In Dortmunds städtischen Kitas könnten bald die Eltern das Regiment übernehmen. Die Stadt will Eltern die Möglichkeit einräumen, bei einer Fortsetzung des Erzieherinnen-Streiks ihre Kinder selbst zu betreuen. Auch die Zahl der regulären Notplätze soll ab kommender Woche weiter erhöht werden.

Dortmund.. Kita-Betreiber Fabido will damit einem Wunsch der Grünen im Ausschuss für Kinder, Jugend und Familie folgen. Vorbild für eine von Eltern selbstorganisierte Betreuung in städtischen Kitas sind Städte wie Bonn, Aachen und Hattingen, wo dieses Modell einer "Notbetreuung" bereits praktiziert wird.

Die Eltern müssen dort eine Erklärung unterscheiben, mit der die Stadt von einer Haftung befreit wird, und sich bereit erklären, mögliche Schäden an der Kita-Einrichtung zu begleichen. Ähnliche Vereinbarungen könnte es auch für Dortmund geben. Entscheiden könnte darüber der Fabido-Betriebsausschuss am 18. Juni.
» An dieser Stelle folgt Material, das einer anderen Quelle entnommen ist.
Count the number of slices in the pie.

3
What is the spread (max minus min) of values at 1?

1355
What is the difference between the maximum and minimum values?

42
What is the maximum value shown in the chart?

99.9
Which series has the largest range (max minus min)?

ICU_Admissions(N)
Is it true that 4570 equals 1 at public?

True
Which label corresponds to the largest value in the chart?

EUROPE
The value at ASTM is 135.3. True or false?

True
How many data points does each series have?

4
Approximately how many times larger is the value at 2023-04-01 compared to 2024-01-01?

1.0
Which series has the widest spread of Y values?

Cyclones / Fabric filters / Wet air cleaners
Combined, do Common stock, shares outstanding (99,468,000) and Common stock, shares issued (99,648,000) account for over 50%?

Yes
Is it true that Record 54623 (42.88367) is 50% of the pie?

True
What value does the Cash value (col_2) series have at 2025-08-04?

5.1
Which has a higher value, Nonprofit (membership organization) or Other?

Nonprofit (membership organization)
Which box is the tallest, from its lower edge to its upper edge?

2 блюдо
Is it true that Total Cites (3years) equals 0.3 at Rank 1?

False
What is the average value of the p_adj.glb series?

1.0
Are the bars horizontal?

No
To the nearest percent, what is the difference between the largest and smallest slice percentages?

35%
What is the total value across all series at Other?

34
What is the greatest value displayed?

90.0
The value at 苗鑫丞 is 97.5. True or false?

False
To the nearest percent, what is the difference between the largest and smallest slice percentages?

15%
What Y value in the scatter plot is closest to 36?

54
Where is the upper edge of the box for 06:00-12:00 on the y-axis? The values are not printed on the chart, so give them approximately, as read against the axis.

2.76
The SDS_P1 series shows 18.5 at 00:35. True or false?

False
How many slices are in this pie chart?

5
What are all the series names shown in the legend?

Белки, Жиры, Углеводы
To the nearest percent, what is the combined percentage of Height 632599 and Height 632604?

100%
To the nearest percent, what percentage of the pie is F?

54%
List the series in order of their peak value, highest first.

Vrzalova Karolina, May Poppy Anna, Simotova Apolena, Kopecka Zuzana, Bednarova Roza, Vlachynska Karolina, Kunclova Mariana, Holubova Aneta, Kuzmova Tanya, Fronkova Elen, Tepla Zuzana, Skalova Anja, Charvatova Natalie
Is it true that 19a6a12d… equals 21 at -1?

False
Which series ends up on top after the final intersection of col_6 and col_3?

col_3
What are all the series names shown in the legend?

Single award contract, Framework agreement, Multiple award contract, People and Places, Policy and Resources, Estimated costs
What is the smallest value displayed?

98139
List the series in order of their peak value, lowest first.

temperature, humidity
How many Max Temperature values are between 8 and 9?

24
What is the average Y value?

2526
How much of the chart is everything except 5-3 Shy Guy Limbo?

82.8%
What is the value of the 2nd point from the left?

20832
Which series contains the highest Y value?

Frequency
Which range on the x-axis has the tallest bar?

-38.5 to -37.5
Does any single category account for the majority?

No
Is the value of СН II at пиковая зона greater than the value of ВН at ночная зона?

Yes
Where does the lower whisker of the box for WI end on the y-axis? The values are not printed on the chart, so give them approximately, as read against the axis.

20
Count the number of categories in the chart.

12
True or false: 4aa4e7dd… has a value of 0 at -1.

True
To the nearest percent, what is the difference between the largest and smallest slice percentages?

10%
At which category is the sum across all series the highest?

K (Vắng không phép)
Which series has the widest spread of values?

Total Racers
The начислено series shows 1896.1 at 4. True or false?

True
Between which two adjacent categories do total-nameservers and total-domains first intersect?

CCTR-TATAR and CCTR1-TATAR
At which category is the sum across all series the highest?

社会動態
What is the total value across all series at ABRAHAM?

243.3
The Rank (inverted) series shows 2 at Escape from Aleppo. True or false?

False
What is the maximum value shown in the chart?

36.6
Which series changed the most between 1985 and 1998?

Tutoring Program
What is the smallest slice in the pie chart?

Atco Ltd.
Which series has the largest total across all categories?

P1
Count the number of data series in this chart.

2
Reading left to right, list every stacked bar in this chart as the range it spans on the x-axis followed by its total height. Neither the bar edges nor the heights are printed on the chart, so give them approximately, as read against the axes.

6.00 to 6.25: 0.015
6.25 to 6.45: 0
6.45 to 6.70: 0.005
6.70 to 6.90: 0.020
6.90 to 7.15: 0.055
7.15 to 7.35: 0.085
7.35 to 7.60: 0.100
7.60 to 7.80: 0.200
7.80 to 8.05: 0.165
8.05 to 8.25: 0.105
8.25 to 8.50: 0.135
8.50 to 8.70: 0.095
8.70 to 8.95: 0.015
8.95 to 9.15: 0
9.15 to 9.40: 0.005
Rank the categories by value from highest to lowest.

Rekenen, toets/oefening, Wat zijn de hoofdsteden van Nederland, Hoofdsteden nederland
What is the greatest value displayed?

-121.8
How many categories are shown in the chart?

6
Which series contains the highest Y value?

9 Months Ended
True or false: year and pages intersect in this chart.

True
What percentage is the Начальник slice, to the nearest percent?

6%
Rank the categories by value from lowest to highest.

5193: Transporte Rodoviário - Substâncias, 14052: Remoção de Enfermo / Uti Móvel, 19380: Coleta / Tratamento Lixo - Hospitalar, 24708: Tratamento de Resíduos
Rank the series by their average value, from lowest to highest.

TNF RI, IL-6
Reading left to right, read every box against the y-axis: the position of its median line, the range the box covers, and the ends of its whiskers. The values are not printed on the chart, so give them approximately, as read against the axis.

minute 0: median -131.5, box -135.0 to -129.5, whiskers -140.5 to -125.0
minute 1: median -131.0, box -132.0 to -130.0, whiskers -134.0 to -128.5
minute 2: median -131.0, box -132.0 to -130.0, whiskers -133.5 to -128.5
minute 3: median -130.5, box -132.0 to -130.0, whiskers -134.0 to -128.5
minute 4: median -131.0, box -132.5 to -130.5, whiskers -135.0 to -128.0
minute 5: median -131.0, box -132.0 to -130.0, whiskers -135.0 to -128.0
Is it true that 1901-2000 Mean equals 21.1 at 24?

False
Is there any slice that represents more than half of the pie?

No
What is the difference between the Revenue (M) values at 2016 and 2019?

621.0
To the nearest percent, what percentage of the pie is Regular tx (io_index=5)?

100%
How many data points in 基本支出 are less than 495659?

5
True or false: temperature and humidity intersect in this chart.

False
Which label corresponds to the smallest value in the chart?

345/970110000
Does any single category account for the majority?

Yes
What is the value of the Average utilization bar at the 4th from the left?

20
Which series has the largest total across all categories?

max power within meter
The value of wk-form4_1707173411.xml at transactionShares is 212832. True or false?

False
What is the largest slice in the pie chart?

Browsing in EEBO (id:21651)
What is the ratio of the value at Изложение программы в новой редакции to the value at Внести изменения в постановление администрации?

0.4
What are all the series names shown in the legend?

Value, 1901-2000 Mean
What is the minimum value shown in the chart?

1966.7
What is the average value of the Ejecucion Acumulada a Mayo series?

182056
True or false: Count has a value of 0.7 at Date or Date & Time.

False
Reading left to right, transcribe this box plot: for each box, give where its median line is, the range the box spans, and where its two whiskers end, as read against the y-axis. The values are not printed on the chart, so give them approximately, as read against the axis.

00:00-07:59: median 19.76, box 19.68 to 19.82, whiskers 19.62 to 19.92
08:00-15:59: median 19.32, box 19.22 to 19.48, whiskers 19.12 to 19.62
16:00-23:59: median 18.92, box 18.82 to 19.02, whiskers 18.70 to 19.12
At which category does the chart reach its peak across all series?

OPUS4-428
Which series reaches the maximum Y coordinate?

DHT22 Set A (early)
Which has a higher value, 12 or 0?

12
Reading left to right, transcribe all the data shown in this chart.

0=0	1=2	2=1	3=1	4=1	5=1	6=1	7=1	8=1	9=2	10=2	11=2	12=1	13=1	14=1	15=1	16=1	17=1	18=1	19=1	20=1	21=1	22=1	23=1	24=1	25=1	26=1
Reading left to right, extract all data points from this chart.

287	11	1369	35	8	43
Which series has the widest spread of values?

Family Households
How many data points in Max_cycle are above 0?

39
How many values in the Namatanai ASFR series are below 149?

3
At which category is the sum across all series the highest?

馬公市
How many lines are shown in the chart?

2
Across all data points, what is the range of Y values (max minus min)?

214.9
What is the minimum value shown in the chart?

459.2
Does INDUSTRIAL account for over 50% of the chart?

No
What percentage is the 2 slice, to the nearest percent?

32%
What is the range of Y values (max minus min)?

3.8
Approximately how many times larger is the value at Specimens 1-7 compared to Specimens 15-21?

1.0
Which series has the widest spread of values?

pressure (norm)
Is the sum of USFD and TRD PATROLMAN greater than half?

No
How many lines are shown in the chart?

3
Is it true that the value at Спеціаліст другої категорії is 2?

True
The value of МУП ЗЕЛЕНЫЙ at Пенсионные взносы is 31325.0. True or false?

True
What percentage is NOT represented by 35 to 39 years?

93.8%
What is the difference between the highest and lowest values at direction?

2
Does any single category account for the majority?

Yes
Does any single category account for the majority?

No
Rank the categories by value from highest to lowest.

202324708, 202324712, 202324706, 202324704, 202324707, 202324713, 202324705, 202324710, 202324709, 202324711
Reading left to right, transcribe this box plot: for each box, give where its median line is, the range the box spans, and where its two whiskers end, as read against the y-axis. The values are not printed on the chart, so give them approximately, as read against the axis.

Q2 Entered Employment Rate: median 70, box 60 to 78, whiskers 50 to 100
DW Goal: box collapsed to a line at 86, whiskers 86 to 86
Über 1000 Notplätze ab nächster Woche

Lohmann deutete auch an, dass bei einer Fortsetzung des Kita-Streiks die Zahl der Notplätze ab nächster Woche weiter erhöht wird - von aktuell 710 auf dann 1035 Plätze in 15 Einrichtungen. Das entspricht einem Anteil von 15 Prozent an der Gesamtzahl der Betreuungsplätze bei Fabido.

Auch beim Stadtelternrat findet das "Selbstversorger"-Modell Unterstützung. Vor der Ausschuss-Sitzung hatten erneut knapp 100 Eltern und Kinder auf Initiative des Stadtelternrates vor dem Rathaus für ein Ende des Streiks demonstriert und waren in einem Demo-Zug durch die City zur Zentrale der Gewerkschaft Verdi am Königswall gezogen.